The two previous occasions when Indians had to grapple with so many zeroes were first, when Modi promised to bring back all the black money stashed abroad and deposit Rs15 lakh each to the account of every Indian; and second when zeroes were floating all over the place when the losses in the 2G Spectrum scam were being estimated. Enterprising Indians tried to put down these numbers to the last zero, but met with zero success. But apparently, some kind of consensus emerged, with two widely divergent numbers being quoted: Rs 11 lakh crore and Rs 22 lakh crore of black money lying in secret foreign bank accounts. The 2G spectrum notional loss, version I.0, was Rs1.7 lakh crore, as estimated by the CAG, but in version II.0, it became another powerful zero.

We must thank our stars that the annual health coverage in Jaitley’s grand scheme has been pegged at only Rs5 lakh; he could have even made it Rs 10 lakh as he had no constraints about the number of zeroes to be used. That would have set us chasing the planets, following the trail of our ancient sages, who invented the zero so that they could record the distance between sun, earth, moon and other planets.
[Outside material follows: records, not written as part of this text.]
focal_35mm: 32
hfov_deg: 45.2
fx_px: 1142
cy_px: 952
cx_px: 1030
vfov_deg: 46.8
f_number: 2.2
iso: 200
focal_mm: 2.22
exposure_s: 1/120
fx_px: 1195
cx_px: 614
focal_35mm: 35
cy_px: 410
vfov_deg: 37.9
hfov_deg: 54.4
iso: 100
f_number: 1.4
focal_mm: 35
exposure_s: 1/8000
And now back to some earthly numbers. Theories abound on the allocation made for Modi-care in the budget. While making the budget speech, Arun Jaitley only said adequate resources would be found to implement the scheme. One estimate puts the allocation as Rs 2000 crore, which would provide for a per capita premium of Rs 40 per year. But that is too little for the kind of coverage that Jaitley had in mind, or his budget made it appear. New India Assurance chairman G Srinivasn has estimated that the average premium required to provide Rs 5 lakh coverage for each of the 10 crore families would be in the range of Rs 4,000 and Rs 5,000. That would work out to Rs 40,000 crore to Rs 50,000 crore per year. As against this, the total allocation for the health sector in this year’s budget is only Rs 56,226 crore, an increase of just 12 percent over the previous year. Embarrassed by a general feeling that the cat is out of the bag, Niti Aayog did some quick fire fighting by working out, within a day of the announcement of the plan, a premium of Rs1,000 to Rs1,200 per family. It further clarified that the plan will be funded in 60:40 ratio by the Centre and the states and that the outgo will be Rs 10,000 crore to Rs 12,000 crore for the Centre every year.
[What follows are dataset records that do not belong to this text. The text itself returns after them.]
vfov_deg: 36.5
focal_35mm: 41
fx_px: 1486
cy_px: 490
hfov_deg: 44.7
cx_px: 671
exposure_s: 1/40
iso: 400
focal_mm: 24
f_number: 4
But, if resources are to be found for the new plan from the existing allocations, there will virtually be a few zeroes left for other programmes, of which there are plenty in the new budget. The new plan will replace the Rashtriya Swasthya Bima Yojana (RSBY), which used to provide an annual coverage of Rs 30,000. A similar proposal for health coverage of one lakh rupees was mooted in last year’s budget, but it never took off. If October 2 is the target rollout date, it is doubtful whether the much-trumpeted scheme would yield the desired political dividend for the ruling alliance in time for the elections.